We do know, for example, that research projects benefit from documentations more than from code (if you don't believe this, try to read the sourcecode of a research project, and decide if you opt for that, or a clean document which summarizes findings so that you could implement it production-ready).
We do know that sometimes adhering to the rules is more important than negotiation (try to negotiate tax laws instead of strictly adhering to them while building an accounting system)
We do know that some projects can't be handled in short iterations well (that's why more and more maintenance projects employ Lean instead of Scrum)
We do know that slow feedback is sometimes imminent (eg. try to build a Mars Rover) and it's more efficient to design for that than to try to change the process (building a series of test mars rovers to see if they fit is less economical than making it right at once, using software models and calculations)

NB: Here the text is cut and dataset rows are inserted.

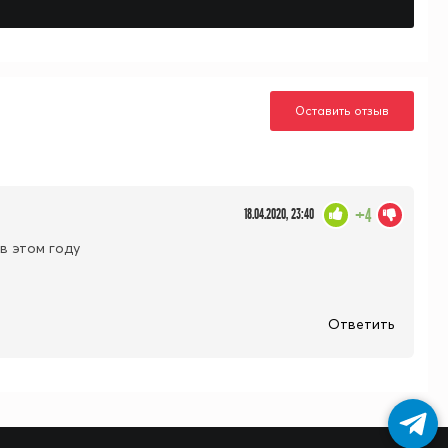
Оставить отзыв
+4
18.04.2020, 23:40
в этом году
Ответить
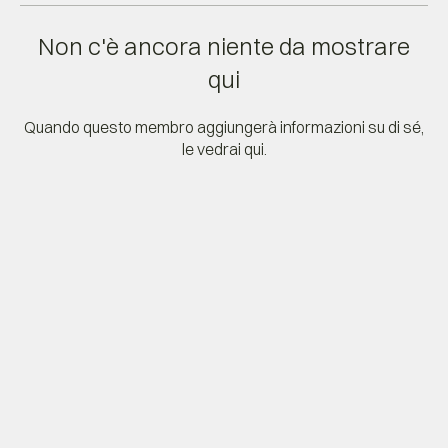
Non c'è ancora niente da mostrare
qui
Quando questo membro aggiungerà informazioni su di sé,
le vedrai qui.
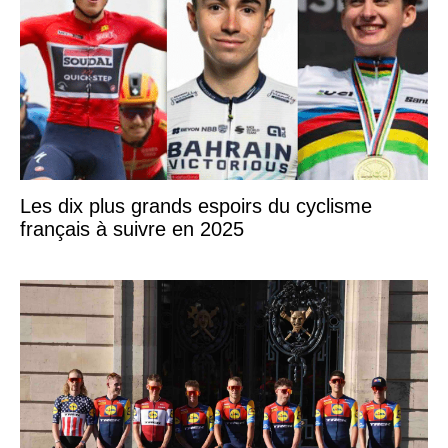
Les dix plus grands espoirs du cyclisme
français à suivre en 2025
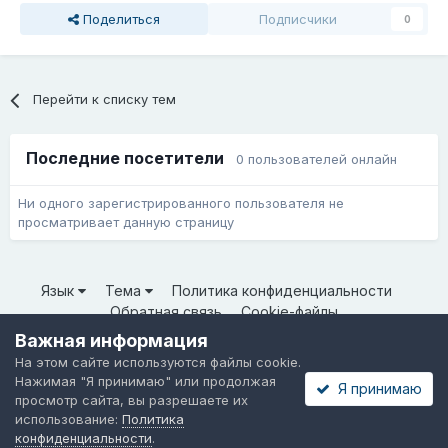
Поделиться
Подписчики
0
Перейти к списку тем
Последние посетители
0 пользователей онлайн
Ни одного зарегистрированного пользователя не
просматривает данную страницу
Язык
Тема
Политика конфиденциальности
Обратная связь
Cookie-файлы
© ООО «Неткрейз» 2025
Важная информация
Powered by Invision Community
На этом сайте используются файлы cookie.
Нажимая "Я принимаю" или продолжая
Я принимаю
просмотр сайта, вы разрешаете их
использование:
Политика
конфиденциальности
.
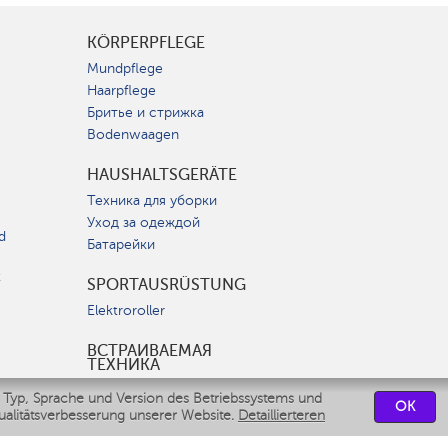
KÖRPERPFLEGE
Mundpflege
Haarpflege
Бритье и стрижка
Bodenwaagen
HAUSHALTSGERÄTE
Техника для уборки
Уход за одеждой
d
Батарейки
t
SPORTAUSRÜSTUNG
Elektroroller
ВСТРАИВАЕМАЯ
ТЕХНИКА
Вытяжки
 Typ, Sprache und Version des Betriebssystems und
OK
Варочные панели
ualitätsverbesserung unserer Website.
Detaillierteren
Духовые шкафы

There are a lot of places, circumstances, when parts of Agile, or Agile as a whole just doesn't fit. Not just culture-wise, but really, it wouldn't benefit the project in question.
Sometimes Agile adoption fails simply because Agile is not the right answer for the problem.
And this is really good this way. Otherwise, we end up at the same path when people tried to do full-scale RUP (which it was never intended to do), or strict waterfall with Gantt-charts.
Apply Agile where it fits, and accept that no size fits all.
Re: This vote is flawed
by
Fredrik Vestin
Missing option
by
James Nail
CMMi best practises
by
Ian Fleming
What I am driving at is that any process is not self validating in that external measures, as to the value of the given process, need to be established. In this way the whole Agile process itself can be subjected to process improvement using objective measures as the value criteria, rather than come at it from generalized perceived issues. To paraphrase Deming, "In GOD we trust, others must bring data".